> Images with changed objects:

******************************

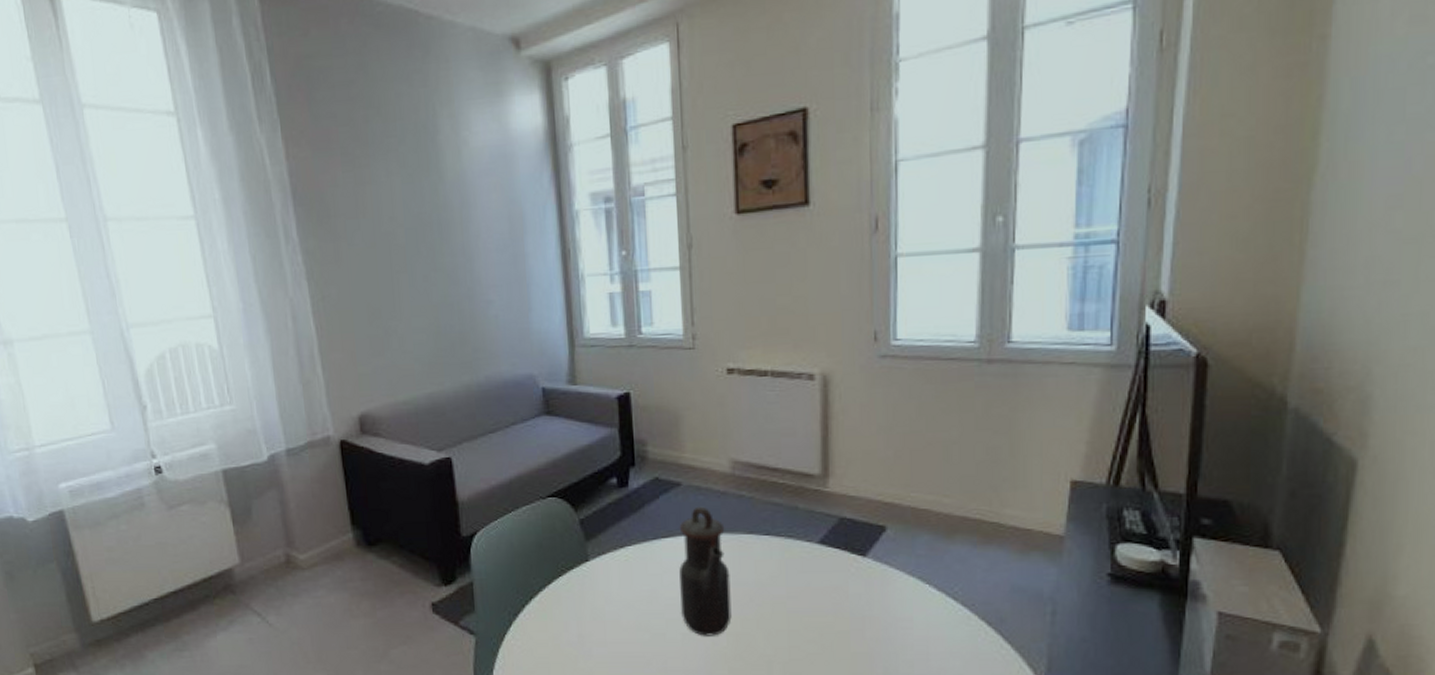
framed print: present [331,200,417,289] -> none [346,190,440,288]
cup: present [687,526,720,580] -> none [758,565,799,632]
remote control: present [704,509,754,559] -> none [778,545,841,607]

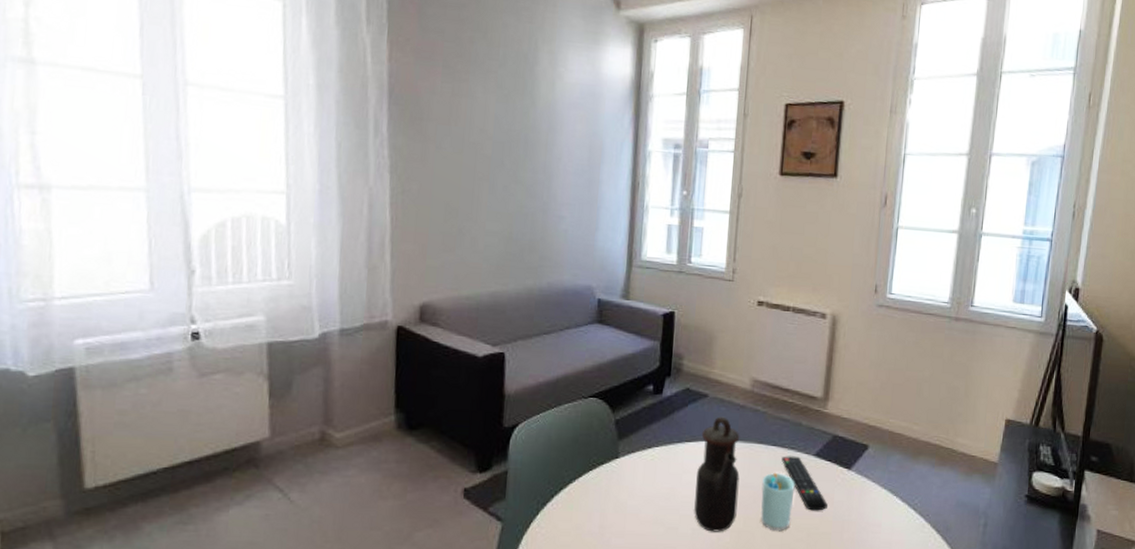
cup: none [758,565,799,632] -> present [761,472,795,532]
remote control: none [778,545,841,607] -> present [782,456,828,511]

******************************

> WHAT THIS TASK INVOLVES:
The entries should be reproduced word for word, pictures omitted.

> EXERCISE SOLUTION:
framed print: present [331,200,417,289] -> none [346,190,440,288]
cup: present [687,526,720,580] -> none [758,565,799,632]
remote control: present [704,509,754,559] -> none [778,545,841,607]

cup: none [758,565,799,632] -> present [761,472,795,532]
remote control: none [778,545,841,607] -> present [782,456,828,511]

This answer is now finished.